This promises to be a very busy year for Hugh McCutcheon.

Not that the U.S Olympic women’s volleyball coach hasn’t been runnin’ and gunnin’ the past few years.

But in 2012, after the London Olympic Games, McCutcheon will immediately take over as the head coach at Minnesota, a job he’s had in waiting since Febraury of last year. In his absence last fall, interim head coach Laura Bush led the team to the NCAA tournament round of eight,

“There was a lot of risk in trying to manage that transition,” McCutcheon said. “Laura and Alfee [Reft] and Chris [Tamos], the staff at Minnesota, have done a phenomenal job. And this was the intention from the very beginning, that I would have nothing to do with it and they’ve been fantastic.”

McCutcheon, 42, got the job after Mike Hebert retired, but he still had an Olympiad to finish.

“Now that we’ve qualified and we’re getting ready for London, we’re going to give our everything to get to that finish line,” McCutcheon said. “I’m extremely excited and extremely grateful for the opportunity Minnesota gave me to finish this.”

McCutcheon, a native New Zealander who played collegiately at BYU, coached the U.S. men to the gold medal at Beijing Games in 2008.

I’m extremely excited and extremely grateful for the opportunity Minnesota gave me to finish [the Olympics.]
-- Minnesota coach-in-waiting Hugh McCutcheon

With the women, he takes over a team sprinkled with former NCAA stars, including those recently in the spotlight like setter Alisha Glass and outside hitter Megan Hodge, from the Penn State team that won four titles in a row, and opposite Destinee Hooker of Texas, perhaps the next great international star. Veteran setter Lindsey Berg played at Minnesota.

While the 2012 NCAA Championships had its share of standouts, none are under consideration for the 2012 Games, but might get into the national-team pool in the future. The NCAA is, in essence, the feeder program for the national team.

“I think the link between the national team and the college game is healthier than it’s ever been,” McCutcheon said, noting that the two entities play by different rules with different agendas.

“Is there some stuff we would like to change in terms of how complete the athletes are by the time they get to us? Sure, but the reality is college has to play by their rules and we’ve got to play by our rules and we’ve just got to help manage that transition. The more that college athletes can be part of junior national teams, or youth national teams to get that international experience so that they know what’s coming in that next step, that’s an important part of it.”

Both McCutcheon and his assistant coach, former Olympics great Karch Kiraly, who was doing television analysis, were in San Antonio for the NCAA Championships.

“Due to the depth that we have on our team and it’s a real short year – all the [national team] athletes are playing overseas now and they hit the ground in May and we’re done August 14 -- there really isn’t time to take anyone from this [NCAA] world and graft them into ours,” McCutcheon said.

“The transition is tough in the best of times and we just don’t seem to have the need.
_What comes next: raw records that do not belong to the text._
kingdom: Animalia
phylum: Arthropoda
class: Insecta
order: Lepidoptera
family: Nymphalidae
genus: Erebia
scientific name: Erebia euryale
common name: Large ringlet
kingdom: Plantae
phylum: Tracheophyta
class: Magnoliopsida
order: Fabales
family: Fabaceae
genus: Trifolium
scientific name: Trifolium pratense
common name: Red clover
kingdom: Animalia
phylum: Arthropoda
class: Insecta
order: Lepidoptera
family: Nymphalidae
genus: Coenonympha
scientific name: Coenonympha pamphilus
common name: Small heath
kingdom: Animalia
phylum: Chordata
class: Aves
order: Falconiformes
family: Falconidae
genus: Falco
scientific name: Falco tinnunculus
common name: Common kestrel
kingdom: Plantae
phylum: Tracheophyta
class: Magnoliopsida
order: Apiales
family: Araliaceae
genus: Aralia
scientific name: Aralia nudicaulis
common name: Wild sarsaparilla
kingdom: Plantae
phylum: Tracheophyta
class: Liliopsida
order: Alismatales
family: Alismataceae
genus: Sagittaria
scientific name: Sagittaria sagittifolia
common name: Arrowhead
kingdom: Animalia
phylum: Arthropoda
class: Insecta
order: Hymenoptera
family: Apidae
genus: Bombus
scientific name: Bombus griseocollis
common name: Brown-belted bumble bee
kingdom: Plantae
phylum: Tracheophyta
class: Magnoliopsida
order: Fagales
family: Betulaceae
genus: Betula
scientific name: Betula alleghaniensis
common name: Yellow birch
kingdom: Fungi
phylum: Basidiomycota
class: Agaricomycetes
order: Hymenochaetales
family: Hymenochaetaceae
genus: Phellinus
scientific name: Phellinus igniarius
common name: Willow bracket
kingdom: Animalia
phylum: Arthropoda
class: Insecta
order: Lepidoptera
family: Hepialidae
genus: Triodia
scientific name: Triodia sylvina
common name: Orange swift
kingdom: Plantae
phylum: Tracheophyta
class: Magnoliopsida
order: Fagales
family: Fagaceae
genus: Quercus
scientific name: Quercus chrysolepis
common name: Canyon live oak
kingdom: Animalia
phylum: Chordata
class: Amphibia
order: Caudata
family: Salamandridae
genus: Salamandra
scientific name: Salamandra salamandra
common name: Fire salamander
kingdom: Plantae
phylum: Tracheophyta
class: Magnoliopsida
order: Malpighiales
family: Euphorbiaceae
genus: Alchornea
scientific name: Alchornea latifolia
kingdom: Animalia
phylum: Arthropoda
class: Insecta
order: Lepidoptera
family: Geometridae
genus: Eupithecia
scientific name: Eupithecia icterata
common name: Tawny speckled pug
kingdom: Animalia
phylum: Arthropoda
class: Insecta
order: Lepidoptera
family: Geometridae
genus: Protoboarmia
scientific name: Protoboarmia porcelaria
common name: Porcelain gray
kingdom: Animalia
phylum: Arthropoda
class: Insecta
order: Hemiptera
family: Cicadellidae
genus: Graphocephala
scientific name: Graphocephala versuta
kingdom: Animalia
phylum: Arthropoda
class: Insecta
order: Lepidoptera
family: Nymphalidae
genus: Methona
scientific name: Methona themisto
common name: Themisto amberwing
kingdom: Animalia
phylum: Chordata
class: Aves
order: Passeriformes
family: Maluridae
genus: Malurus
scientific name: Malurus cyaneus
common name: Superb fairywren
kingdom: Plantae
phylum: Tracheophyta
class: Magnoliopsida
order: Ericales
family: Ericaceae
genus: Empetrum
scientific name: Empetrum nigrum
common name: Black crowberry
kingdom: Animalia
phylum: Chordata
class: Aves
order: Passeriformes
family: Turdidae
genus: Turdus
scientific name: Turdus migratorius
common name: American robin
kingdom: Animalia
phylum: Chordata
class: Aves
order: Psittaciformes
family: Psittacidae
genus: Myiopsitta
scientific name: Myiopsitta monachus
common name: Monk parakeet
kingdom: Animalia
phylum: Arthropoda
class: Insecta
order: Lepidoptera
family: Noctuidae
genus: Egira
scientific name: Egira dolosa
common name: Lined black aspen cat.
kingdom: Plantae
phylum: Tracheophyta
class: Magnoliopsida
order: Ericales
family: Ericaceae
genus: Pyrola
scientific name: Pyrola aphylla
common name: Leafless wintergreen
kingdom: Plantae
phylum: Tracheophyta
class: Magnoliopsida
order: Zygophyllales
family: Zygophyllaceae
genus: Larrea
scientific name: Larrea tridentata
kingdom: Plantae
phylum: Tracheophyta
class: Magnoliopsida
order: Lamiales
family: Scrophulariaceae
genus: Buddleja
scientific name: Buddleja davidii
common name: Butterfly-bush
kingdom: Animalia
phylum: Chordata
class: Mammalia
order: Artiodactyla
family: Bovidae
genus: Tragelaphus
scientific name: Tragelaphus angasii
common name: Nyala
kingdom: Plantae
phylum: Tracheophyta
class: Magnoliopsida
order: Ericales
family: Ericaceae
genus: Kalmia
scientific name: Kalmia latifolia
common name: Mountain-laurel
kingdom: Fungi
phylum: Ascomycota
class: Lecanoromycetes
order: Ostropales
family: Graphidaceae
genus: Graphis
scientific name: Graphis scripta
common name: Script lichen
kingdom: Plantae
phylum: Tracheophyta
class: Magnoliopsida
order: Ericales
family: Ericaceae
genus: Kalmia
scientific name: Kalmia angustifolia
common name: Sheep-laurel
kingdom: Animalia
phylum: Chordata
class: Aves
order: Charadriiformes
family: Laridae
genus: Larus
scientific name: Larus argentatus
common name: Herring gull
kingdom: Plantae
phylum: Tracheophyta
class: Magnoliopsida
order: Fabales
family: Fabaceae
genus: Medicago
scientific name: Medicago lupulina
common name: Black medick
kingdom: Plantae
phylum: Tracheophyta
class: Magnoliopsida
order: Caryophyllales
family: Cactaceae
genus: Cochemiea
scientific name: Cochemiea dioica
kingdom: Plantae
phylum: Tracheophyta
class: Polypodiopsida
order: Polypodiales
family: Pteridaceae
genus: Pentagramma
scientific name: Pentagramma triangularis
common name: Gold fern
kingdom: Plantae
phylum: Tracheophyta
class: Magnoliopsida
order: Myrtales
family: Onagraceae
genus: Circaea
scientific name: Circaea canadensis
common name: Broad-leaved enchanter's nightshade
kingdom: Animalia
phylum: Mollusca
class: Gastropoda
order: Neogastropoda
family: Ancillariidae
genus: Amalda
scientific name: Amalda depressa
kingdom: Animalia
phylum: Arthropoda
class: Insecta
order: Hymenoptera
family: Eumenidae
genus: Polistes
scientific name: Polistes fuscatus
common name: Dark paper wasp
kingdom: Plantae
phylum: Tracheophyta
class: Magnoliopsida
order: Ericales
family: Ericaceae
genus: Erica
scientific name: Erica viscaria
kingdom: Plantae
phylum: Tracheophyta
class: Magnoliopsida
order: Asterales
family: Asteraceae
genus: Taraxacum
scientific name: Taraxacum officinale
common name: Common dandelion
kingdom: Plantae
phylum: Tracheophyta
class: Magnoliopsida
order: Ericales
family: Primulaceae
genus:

Even for the best of them it takes a year or two to make that transition from college.”

The U.S. is certainly one of the favorites in London and in the meantime, the McCutcheon family -- minus Hugh -- will begin to settle in in Minnesota.

THE HUGH & A
Hugh McCutcheon discusses why he chose Minnesota and what he expects from the college experience.
McCutcheon's Q&A

McCutcheon’s wife, the former Elisabeth Bachman, starred at UCLA and played on the 2004 U.S. team that finished fifth. She is also from the Twin Cities area, where her mother resides. The McCutcheons have a young son and are expecting another baby in April.

Last season, Minnesota finished 20-12 overall, 11-9 in the Big Ten. It lost to Iowa State 3-1 to miss out on making the NCAA championships. McCutcheon said the plan was to keep the staff in place.

“I’m excited they want to stay on,” he said.

McCutcheon also gets a roster that includes two star juniors. Six-foot outside hitter Ashley Wittman was named to the American Volleyball Coaches Association All-America team, while 6-3 middle blocker Tori Dixon received honorable mention. Both are from Minnesota as well.

“I’m fired up to get in there and get in the mix,” McCutcheon said. “After 11 years of international volleyball this is a great way to end it. It’s been a phenomenal ride.”